No matter how you look at it, this year's Astros are terrible
They are the worst team in baseball.
Their fans know it and stay away in droves.
The players are not stupid. They see the standings confirm as much.
Maybe there is hope for the Houston Astros, but at this point it's all in the future. None of that is any consolation for the present, even to those putting that sad team together.
In the short term a win would be nice, just one.
The idea was to publish this commentary weeks ago. That was before the team shed payroll and production prior to non-waiver trade deadline , before the Astros were not evoking comparisons to the worst Major League Baseball team in history, before the franchise set a low for attendance at Minute Maid Park.
"I'm not happy with the results that we're fielding right now and I want to make sure that we can do everything we can to improve the team in the short term," Astros general manager Jeff Luhnow said last month after the team announced its trade of pitching ace Wandy Rodriguez. "I think we've done a lot to take care of the long-term and now its time to start focusing on what we can do to help this team in the short term."
At this point the team needs all the help it can get.
Through Friday, the team had a lower winning percentage (.328) than the team that lost 106 games last year. A once successful and proud organization plays in a stadium that has become a de-facto ghost town. Perhaps only NASA has fallen on harder times than the Astros.
It's the minute things that demonstrate the decline, more than the losses.
Last month, when I watched the team face division-leading Cincinnati, it was apparent the team does pregame stretches mostly individually, and trickle out to the field in the top of the first inning. Other times its base running miscues, or bobbling routine grounders.
There are some decent pieces. The problem is there are not enough of them.
Jed Lowrie and Jose Altuve are a good double play combination. But, the oft-injured Lowrie hasn't played since July 14 with an ankle injury.

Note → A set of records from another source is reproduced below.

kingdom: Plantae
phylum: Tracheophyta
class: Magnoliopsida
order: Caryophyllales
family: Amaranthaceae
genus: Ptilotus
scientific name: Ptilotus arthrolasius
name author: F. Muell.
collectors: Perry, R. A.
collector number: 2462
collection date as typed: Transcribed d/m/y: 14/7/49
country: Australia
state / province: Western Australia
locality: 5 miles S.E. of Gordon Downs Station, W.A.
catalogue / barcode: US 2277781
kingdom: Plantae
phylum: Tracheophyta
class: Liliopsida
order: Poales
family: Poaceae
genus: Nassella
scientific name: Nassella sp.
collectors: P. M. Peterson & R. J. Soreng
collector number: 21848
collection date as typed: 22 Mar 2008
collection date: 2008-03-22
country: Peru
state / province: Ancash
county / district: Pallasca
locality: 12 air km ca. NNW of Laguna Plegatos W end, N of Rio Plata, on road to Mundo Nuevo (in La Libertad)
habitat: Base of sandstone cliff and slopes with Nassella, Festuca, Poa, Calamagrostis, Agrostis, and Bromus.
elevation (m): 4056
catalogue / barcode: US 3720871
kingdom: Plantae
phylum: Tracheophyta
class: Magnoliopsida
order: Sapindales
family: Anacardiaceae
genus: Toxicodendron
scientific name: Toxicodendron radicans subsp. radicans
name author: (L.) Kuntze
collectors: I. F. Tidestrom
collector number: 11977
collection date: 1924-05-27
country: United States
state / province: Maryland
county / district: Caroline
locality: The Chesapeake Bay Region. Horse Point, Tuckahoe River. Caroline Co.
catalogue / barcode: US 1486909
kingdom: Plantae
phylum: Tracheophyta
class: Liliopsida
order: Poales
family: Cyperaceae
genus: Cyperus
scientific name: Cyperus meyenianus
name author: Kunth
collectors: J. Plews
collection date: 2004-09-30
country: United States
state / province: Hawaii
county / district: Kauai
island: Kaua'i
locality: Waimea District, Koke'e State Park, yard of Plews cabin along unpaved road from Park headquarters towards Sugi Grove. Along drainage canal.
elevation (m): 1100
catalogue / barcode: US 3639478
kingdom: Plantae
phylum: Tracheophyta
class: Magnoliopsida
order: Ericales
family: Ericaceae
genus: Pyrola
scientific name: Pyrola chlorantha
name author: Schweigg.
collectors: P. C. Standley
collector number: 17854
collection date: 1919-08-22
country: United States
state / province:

Lucas Harrell has pitched well for periods this season, especially since the All-Star break. Relievers Wilton Lopez and Wesley Wright are young, cheap, and under club control for four more seasons.
All of those players are under club control for at least three seasons and might make the nucleus of a team that can avoid last place.
Perhaps there is hope for the future. Not solely because every minor league affiliate above Rookie ball has a winning record.
Lunhow noted the organization spent nearly $10 million in amateur signing bonuses. Throw in the pieces received in the Carlos Lee (July 4), Brandon Lyon/J.A. Happ (July 20), Brett Myers (July 21), Chris Johnson (July 29) and Rodriguez deals, and the club might no longer be called the Lastros, AAAstros, and other derisive terms.
Tuesday's 10-1 win in Chicago was just Houston's 12th since summer officially began. It means comparisons to the 1899 Cleveland Spiders are no longer in play. The Spiders were the worst team in MLB history when they went 20-134.
The Astros' three wins this week equaled their win-total since the All-Star break, a stretch of futility that had only been equaled by - yes, those infamous Spiders.
Before the optimism, or the prospects or the fans flock to Minute Maid Park, the wins have to return. Unfortunately for those brave enough to stomach the bad baseball, they might be waiting a while.
Will Brown is a sports reporter for the Victoria Advocate.